**WORK ORDER**
Please repeat the data exactly. Any picture in it stays out.
(Beginning of PROVIDED DATA)
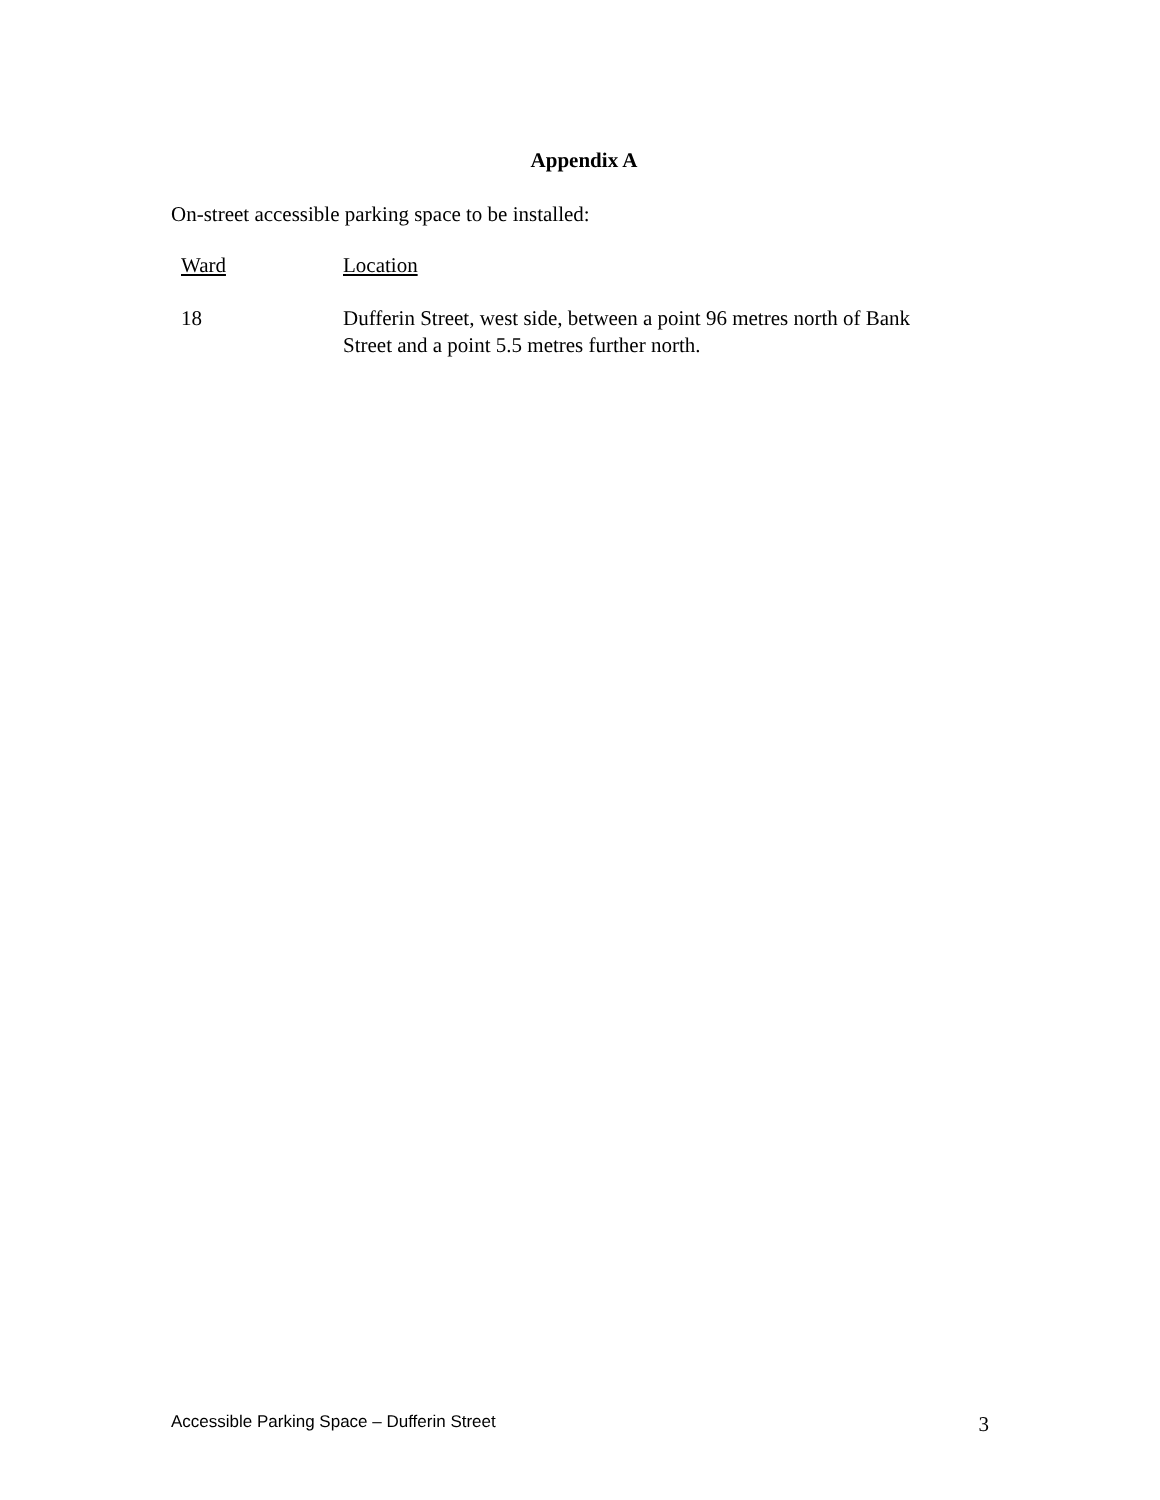Appendix A
On-street accessible parking space to be installed:
| Ward | Location |
| --- | --- |
| 18 | Dufferin Street, west side, between a point 96 metres north of Bank Street and a point 5.5 metres further north. |
Accessible Parking Space – Dufferin Street 3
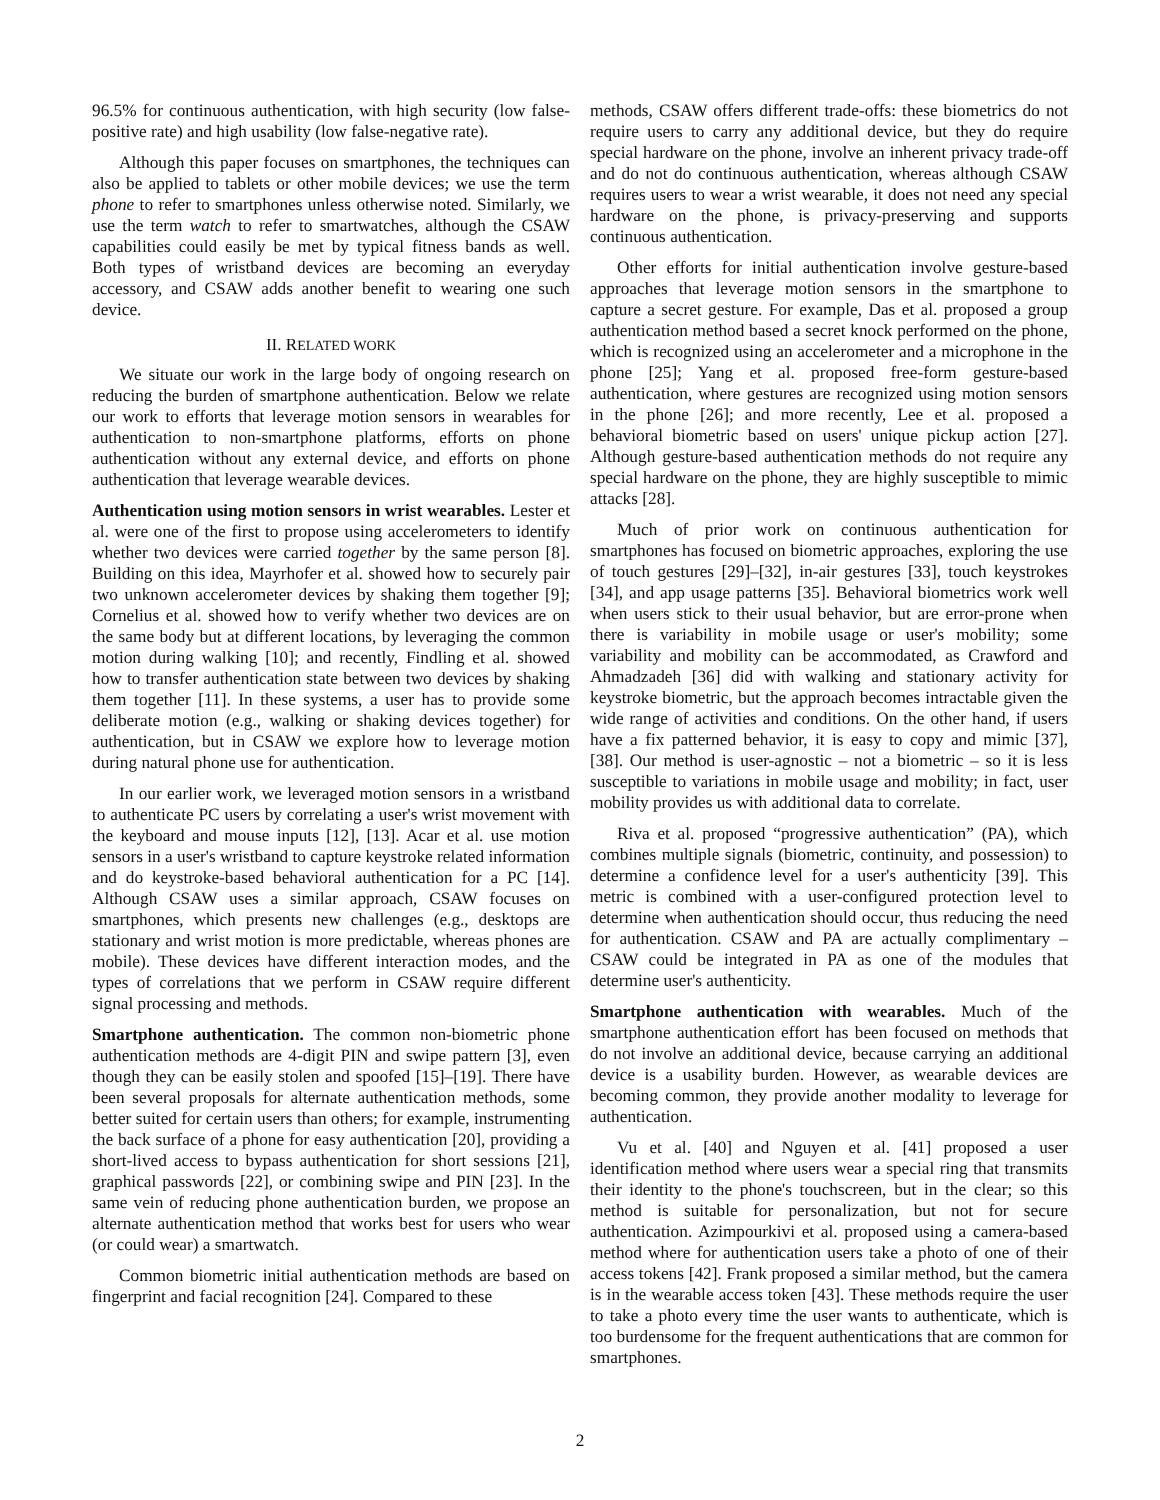96.5% for continuous authentication, with high security (low false-positive rate) and high usability (low false-negative rate).
Although this paper focuses on smartphones, the techniques can also be applied to tablets or other mobile devices; we use the term phone to refer to smartphones unless otherwise noted. Similarly, we use the term watch to refer to smartwatches, although the CSAW capabilities could easily be met by typical fitness bands as well. Both types of wristband devices are becoming an everyday accessory, and CSAW adds another benefit to wearing one such device.
II. RELATED WORK
We situate our work in the large body of ongoing research on reducing the burden of smartphone authentication. Below we relate our work to efforts that leverage motion sensors in wearables for authentication to non-smartphone platforms, efforts on phone authentication without any external device, and efforts on phone authentication that leverage wearable devices.
Authentication using motion sensors in wrist wearables. Lester et al. were one of the first to propose using accelerometers to identify whether two devices were carried together by the same person [8]. Building on this idea, Mayrhofer et al. showed how to securely pair two unknown accelerometer devices by shaking them together [9]; Cornelius et al. showed how to verify whether two devices are on the same body but at different locations, by leveraging the common motion during walking [10]; and recently, Findling et al. showed how to transfer authentication state between two devices by shaking them together [11]. In these systems, a user has to provide some deliberate motion (e.g., walking or shaking devices together) for authentication, but in CSAW we explore how to leverage motion during natural phone use for authentication.
In our earlier work, we leveraged motion sensors in a wristband to authenticate PC users by correlating a user's wrist movement with the keyboard and mouse inputs [12], [13]. Acar et al. use motion sensors in a user's wristband to capture keystroke related information and do keystroke-based behavioral authentication for a PC [14]. Although CSAW uses a similar approach, CSAW focuses on smartphones, which presents new challenges (e.g., desktops are stationary and wrist motion is more predictable, whereas phones are mobile). These devices have different interaction modes, and the types of correlations that we perform in CSAW require different signal processing and methods.
Smartphone authentication. The common non-biometric phone authentication methods are 4-digit PIN and swipe pattern [3], even though they can be easily stolen and spoofed [15]–[19]. There have been several proposals for alternate authentication methods, some better suited for certain users than others; for example, instrumenting the back surface of a phone for easy authentication [20], providing a short-lived access to bypass authentication for short sessions [21], graphical passwords [22], or combining swipe and PIN [23]. In the same vein of reducing phone authentication burden, we propose an alternate authentication method that works best for users who wear (or could wear) a smartwatch.
Common biometric initial authentication methods are based on fingerprint and facial recognition [24]. Compared to these
methods, CSAW offers different trade-offs: these biometrics do not require users to carry any additional device, but they do require special hardware on the phone, involve an inherent privacy trade-off and do not do continuous authentication, whereas although CSAW requires users to wear a wrist wearable, it does not need any special hardware on the phone, is privacy-preserving and supports continuous authentication.
Other efforts for initial authentication involve gesture-based approaches that leverage motion sensors in the smartphone to capture a secret gesture. For example, Das et al. proposed a group authentication method based a secret knock performed on the phone, which is recognized using an accelerometer and a microphone in the phone [25]; Yang et al. proposed free-form gesture-based authentication, where gestures are recognized using motion sensors in the phone [26]; and more recently, Lee et al. proposed a behavioral biometric based on users' unique pickup action [27]. Although gesture-based authentication methods do not require any special hardware on the phone, they are highly susceptible to mimic attacks [28].
Much of prior work on continuous authentication for smartphones has focused on biometric approaches, exploring the use of touch gestures [29]–[32], in-air gestures [33], touch keystrokes [34], and app usage patterns [35]. Behavioral biometrics work well when users stick to their usual behavior, but are error-prone when there is variability in mobile usage or user's mobility; some variability and mobility can be accommodated, as Crawford and Ahmadzadeh [36] did with walking and stationary activity for keystroke biometric, but the approach becomes intractable given the wide range of activities and conditions. On the other hand, if users have a fix patterned behavior, it is easy to copy and mimic [37], [38]. Our method is user-agnostic – not a biometric – so it is less susceptible to variations in mobile usage and mobility; in fact, user mobility provides us with additional data to correlate.
Riva et al. proposed “progressive authentication” (PA), which combines multiple signals (biometric, continuity, and possession) to determine a confidence level for a user's authenticity [39]. This metric is combined with a user-configured protection level to determine when authentication should occur, thus reducing the need for authentication. CSAW and PA are actually complimentary – CSAW could be integrated in PA as one of the modules that determine user's authenticity.
Smartphone authentication with wearables. Much of the smartphone authentication effort has been focused on methods that do not involve an additional device, because carrying an additional device is a usability burden. However, as wearable devices are becoming common, they provide another modality to leverage for authentication.
Vu et al. [40] and Nguyen et al. [41] proposed a user identification method where users wear a special ring that transmits their identity to the phone's touchscreen, but in the clear; so this method is suitable for personalization, but not for secure authentication. Azimpourkivi et al. proposed using a camera-based method where for authentication users take a photo of one of their access tokens [42]. Frank proposed a similar method, but the camera is in the wearable access token [43]. These methods require the user to take a photo every time the user wants to authenticate, which is too burdensome for the frequent authentications that are common for smartphones.
2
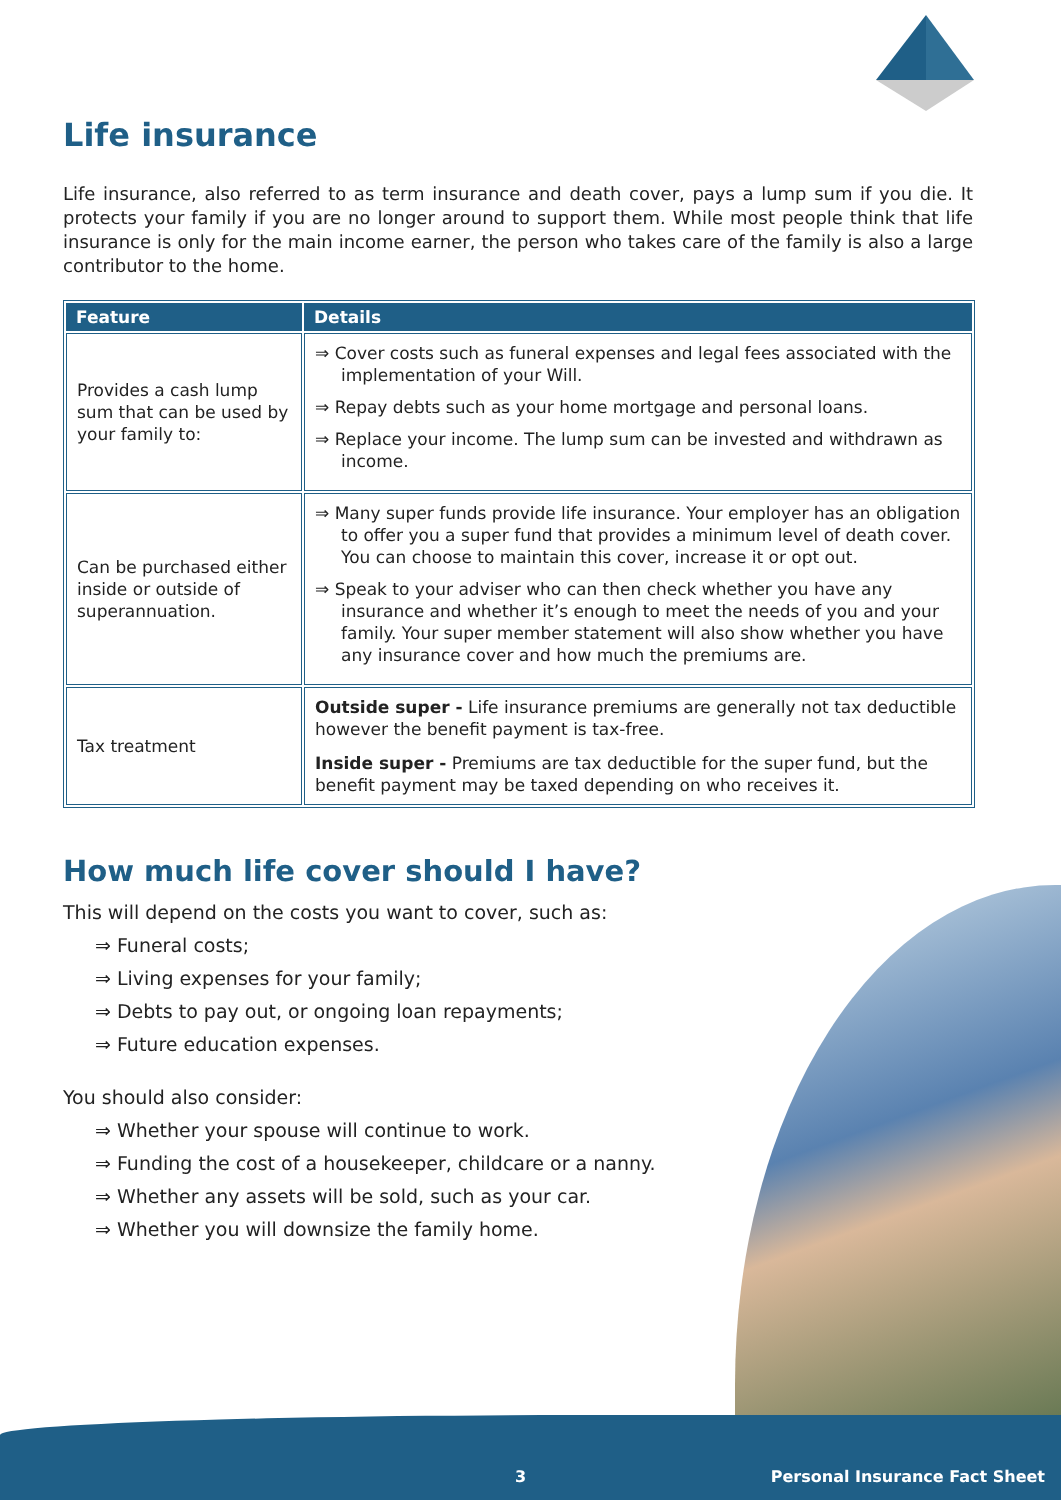Life insurance
Life insurance, also referred to as term insurance and death cover, pays a lump sum if you die. It protects your family if you are no longer around to support them. While most people think that life insurance is only for the main income earner, the person who takes care of the family is also a large contributor to the home.
| Feature | Details |
| --- | --- |
| Provides a cash lump sum that can be used by your family to: | ⇒ Cover costs such as funeral expenses and legal fees associated with the implementation of your Will. ⇒ Repay debts such as your home mortgage and personal loans. ⇒ Replace your income. The lump sum can be invested and withdrawn as income. |
| Can be purchased either inside or outside of superannuation. | ⇒ Many super funds provide life insurance. Your employer has an obligation to offer you a super fund that provides a minimum level of death cover. You can choose to maintain this cover, increase it or opt out. ⇒ Speak to your adviser who can then check whether you have any insurance and whether it’s enough to meet the needs of you and your family. Your super member statement will also show whether you have any insurance cover and how much the premiums are. |
| Tax treatment | Outside super - Life insurance premiums are generally not tax deductible however the benefit payment is tax-free. Inside super - Premiums are tax deductible for the super fund, but the benefit payment may be taxed depending on who receives it. |
How much life cover should I have?
This will depend on the costs you want to cover, such as:
⇒ Funeral costs;
⇒ Living expenses for your family;
⇒ Debts to pay out, or ongoing loan repayments;
⇒ Future education expenses.
You should also consider:
⇒ Whether your spouse will continue to work.
⇒ Funding the cost of a housekeeper, childcare or a nanny.
⇒ Whether any assets will be sold, such as your car.
⇒ Whether you will downsize the family home.
3 Personal Insurance Fact Sheet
(End of PROVIDED DATA)
**ANSWER SPACE**
Appendix A
On-street accessible parking space to be installed:
| Ward | Location |
| --- | --- |
| 18 | Dufferin Street, west side, between a point 96 metres north of Bank Street and a point 5.5 metres further north. |
Accessible Parking Space – Dufferin Street 3
96.5% for continuous authentication, with high security (low false-positive rate) and high usability (low false-negative rate).
Although this paper focuses on smartphones, the techniques can also be applied to tablets or other mobile devices; we use the term phone to refer to smartphones unless otherwise noted. Similarly, we use the term watch to refer to smartwatches, although the CSAW capabilities could easily be met by typical fitness bands as well. Both types of wristband devices are becoming an everyday accessory, and CSAW adds another benefit to wearing one such device.
II. RELATED WORK
We situate our work in the large body of ongoing research on reducing the burden of smartphone authentication. Below we relate our work to efforts that leverage motion sensors in wearables for authentication to non-smartphone platforms, efforts on phone authentication without any external device, and efforts on phone authentication that leverage wearable devices.
Authentication using motion sensors in wrist wearables. Lester et al. were one of the first to propose using accelerometers to identify whether two devices were carried together by the same person [8]. Building on this idea, Mayrhofer et al. showed how to securely pair two unknown accelerometer devices by shaking them together [9]; Cornelius et al. showed how to verify whether two devices are on the same body but at different locations, by leveraging the common motion during walking [10]; and recently, Findling et al. showed how to transfer authentication state between two devices by shaking them together [11]. In these systems, a user has to provide some deliberate motion (e.g., walking or shaking devices together) for authentication, but in CSAW we explore how to leverage motion during natural phone use for authentication.
In our earlier work, we leveraged motion sensors in a wristband to authenticate PC users by correlating a user's wrist movement with the keyboard and mouse inputs [12], [13]. Acar et al. use motion sensors in a user's wristband to capture keystroke related information and do keystroke-based behavioral authentication for a PC [14]. Although CSAW uses a similar approach, CSAW focuses on smartphones, which presents new challenges (e.g., desktops are stationary and wrist motion is more predictable, whereas phones are mobile). These devices have different interaction modes, and the types of correlations that we perform in CSAW require different signal processing and methods.
Smartphone authentication. The common non-biometric phone authentication methods are 4-digit PIN and swipe pattern [3], even though they can be easily stolen and spoofed [15]–[19]. There have been several proposals for alternate authentication methods, some better suited for certain users than others; for example, instrumenting the back surface of a phone for easy authentication [20], providing a short-lived access to bypass authentication for short sessions [21], graphical passwords [22], or combining swipe and PIN [23]. In the same vein of reducing phone authentication burden, we propose an alternate authentication method that works best for users who wear (or could wear) a smartwatch.
Common biometric initial authentication methods are based on fingerprint and facial recognition [24]. Compared to these
methods, CSAW offers different trade-offs: these biometrics do not require users to carry any additional device, but they do require special hardware on the phone, involve an inherent privacy trade-off and do not do continuous authentication, whereas although CSAW requires users to wear a wrist wearable, it does not need any special hardware on the phone, is privacy-preserving and supports continuous authentication.
Other efforts for initial authentication involve gesture-based approaches that leverage motion sensors in the smartphone to capture a secret gesture. For example, Das et al. proposed a group authentication method based a secret knock performed on the phone, which is recognized using an accelerometer and a microphone in the phone [25]; Yang et al. proposed free-form gesture-based authentication, where gestures are recognized using motion sensors in the phone [26]; and more recently, Lee et al. proposed a behavioral biometric based on users' unique pickup action [27]. Although gesture-based authentication methods do not require any special hardware on the phone, they are highly susceptible to mimic attacks [28].
Much of prior work on continuous authentication for smartphones has focused on biometric approaches, exploring the use of touch gestures [29]–[32], in-air gestures [33], touch keystrokes [34], and app usage patterns [35]. Behavioral biometrics work well when users stick to their usual behavior, but are error-prone when there is variability in mobile usage or user's mobility; some variability and mobility can be accommodated, as Crawford and Ahmadzadeh [36] did with walking and stationary activity for keystroke biometric, but the approach becomes intractable given the wide range of activities and conditions. On the other hand, if users have a fix patterned behavior, it is easy to copy and mimic [37], [38]. Our method is user-agnostic – not a biometric – so it is less susceptible to variations in mobile usage and mobility; in fact, user mobility provides us with additional data to correlate.
Riva et al. proposed “progressive authentication” (PA), which combines multiple signals (biometric, continuity, and possession) to determine a confidence level for a user's authenticity [39]. This metric is combined with a user-configured protection level to determine when authentication should occur, thus reducing the need for authentication. CSAW and PA are actually complimentary – CSAW could be integrated in PA as one of the modules that determine user's authenticity.
Smartphone authentication with wearables. Much of the smartphone authentication effort has been focused on methods that do not involve an additional device, because carrying an additional device is a usability burden. However, as wearable devices are becoming common, they provide another modality to leverage for authentication.
Vu et al. [40] and Nguyen et al. [41] proposed a user identification method where users wear a special ring that transmits their identity to the phone's touchscreen, but in the clear; so this method is suitable for personalization, but not for secure authentication. Azimpourkivi et al. proposed using a camera-based method where for authentication users take a photo of one of their access tokens [42]. Frank proposed a similar method, but the camera is in the wearable access token [43]. These methods require the user to take a photo every time the user wants to authenticate, which is too burdensome for the frequent authentications that are common for smartphones.
2
Life insurance
Life insurance, also referred to as term insurance and death cover, pays a lump sum if you die. It protects your family if you are no longer around to support them. While most people think that life insurance is only for the main income earner, the person who takes care of the family is also a large contributor to the home.
| Feature | Details |
| --- | --- |
| Provides a cash lump sum that can be used by your family to: | ⇒ Cover costs such as funeral expenses and legal fees associated with the implementation of your Will. ⇒ Repay debts such as your home mortgage and personal loans. ⇒ Replace your income. The lump sum can be invested and withdrawn as income. |
| Can be purchased either inside or outside of superannuation. | ⇒ Many super funds provide life insurance. Your employer has an obligation to offer you a super fund that provides a minimum level of death cover. You can choose to maintain this cover, increase it or opt out. ⇒ Speak to your adviser who can then check whether you have any insurance and whether it’s enough to meet the needs of you and your family. Your super member statement will also show whether you have any insurance cover and how much the premiums are. |
| Tax treatment | Outside super - Life insurance premiums are generally not tax deductible however the benefit payment is tax-free. Inside super - Premiums are tax deductible for the super fund, but the benefit payment may be taxed depending on who receives it. |
How much life cover should I have?
This will depend on the costs you want to cover, such as:
⇒ Funeral costs;
⇒ Living expenses for your family;
⇒ Debts to pay out, or ongoing loan repayments;
⇒ Future education expenses.
You should also consider:
⇒ Whether your spouse will continue to work.
⇒ Funding the cost of a housekeeper, childcare or a nanny.
⇒ Whether any assets will be sold, such as your car.
⇒ Whether you will downsize the family home.
3 Personal Insurance Fact Sheet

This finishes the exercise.